Collected data
┌────────
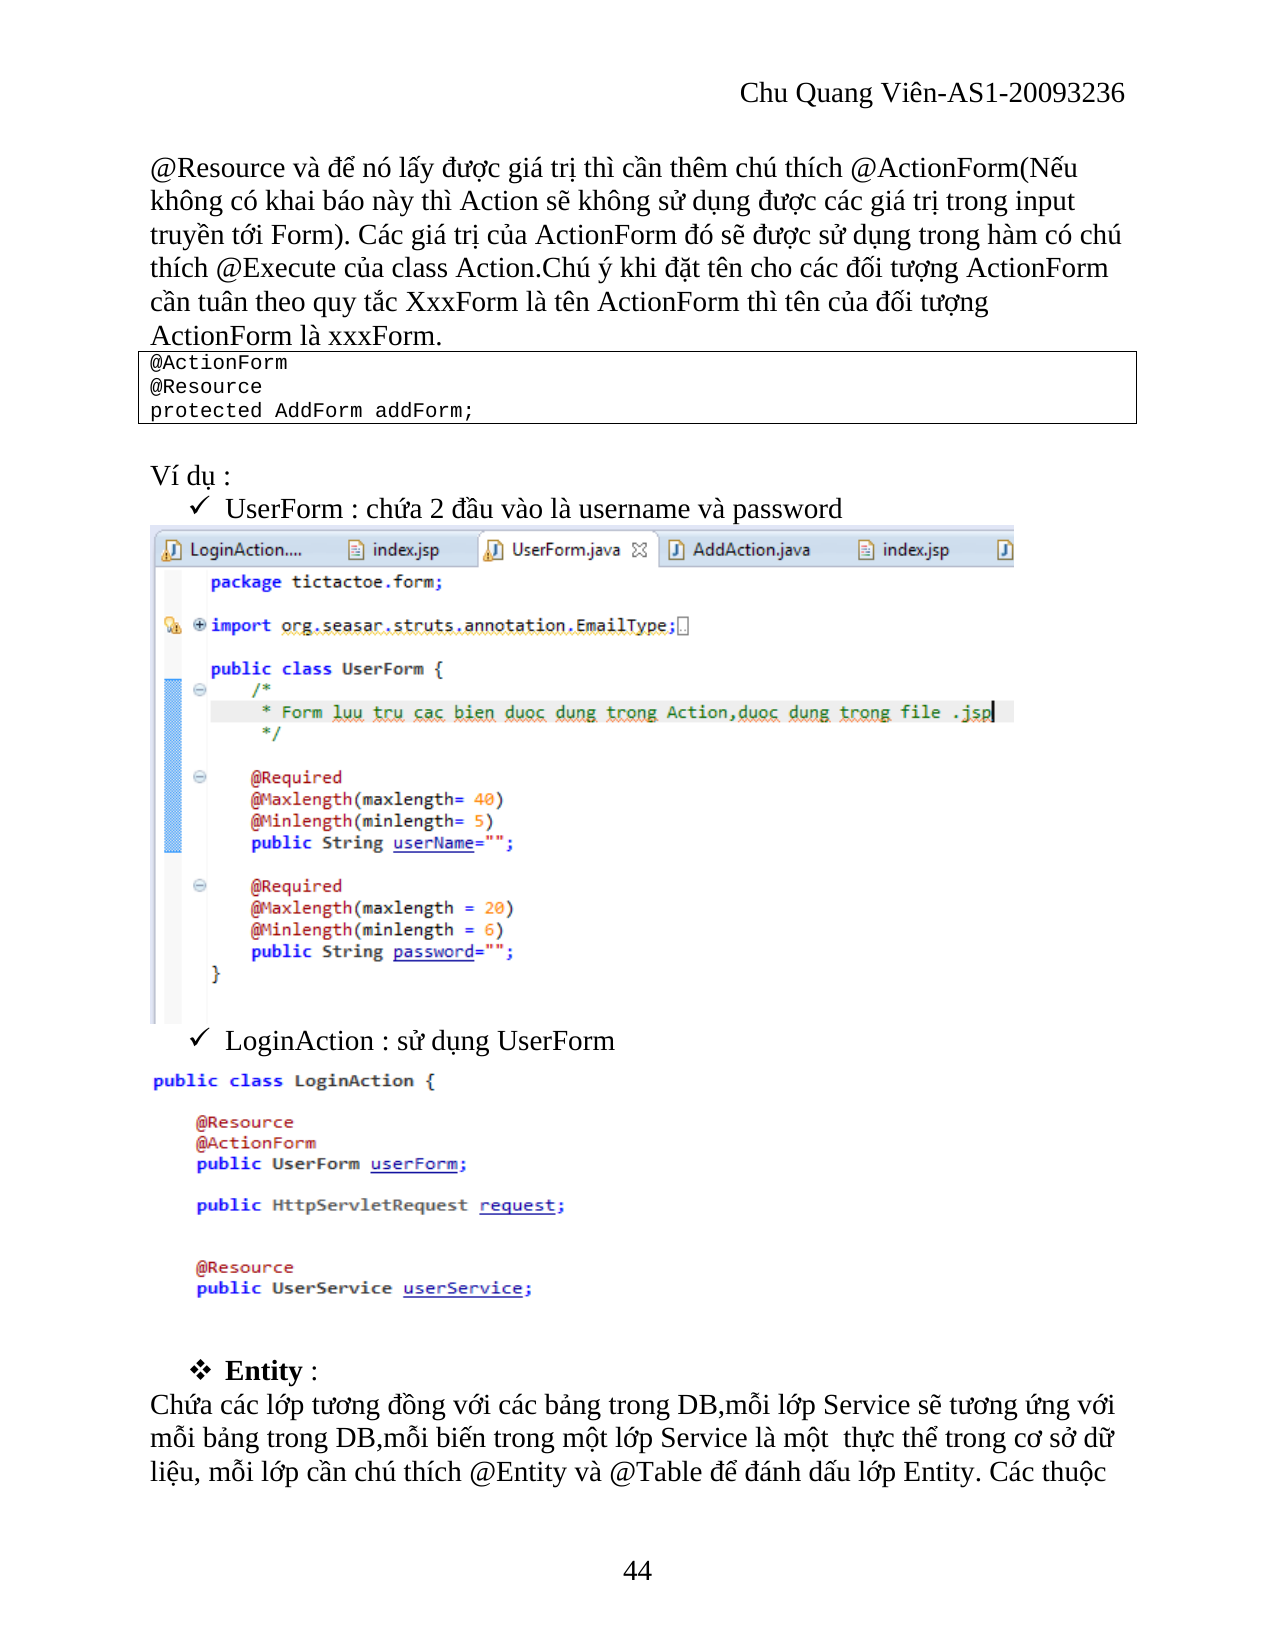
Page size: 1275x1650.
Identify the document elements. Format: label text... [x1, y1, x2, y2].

table_header @ActionForm @Resource protected AddForm addForm; [139, 352, 1136, 423]
list UserForm : chứa 2 đầu vào là username và password [187, 491, 1125, 525]
list LoginAction : sử dụng UserForm [187, 1023, 1125, 1057]
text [150, 150, 1125, 351]
picture [150, 1057, 646, 1320]
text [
└────────
> _Try it_:
Transcribe all records verbatim, no pictures.

> _Task solution_:
Page size: 1275x1650.
Identify the document elements. Format: label text... [x1, y1, x2, y2].

table_header @ActionForm @Resource protected AddForm addForm; [139, 352, 1136, 423]
list UserForm : chứa 2 đầu vào là username và password [187, 491, 1125, 525]
list LoginAction : sử dụng UserForm [187, 1023, 1125, 1057]
text [150, 150, 1125, 351]
picture [150, 1057, 646, 1320]
text [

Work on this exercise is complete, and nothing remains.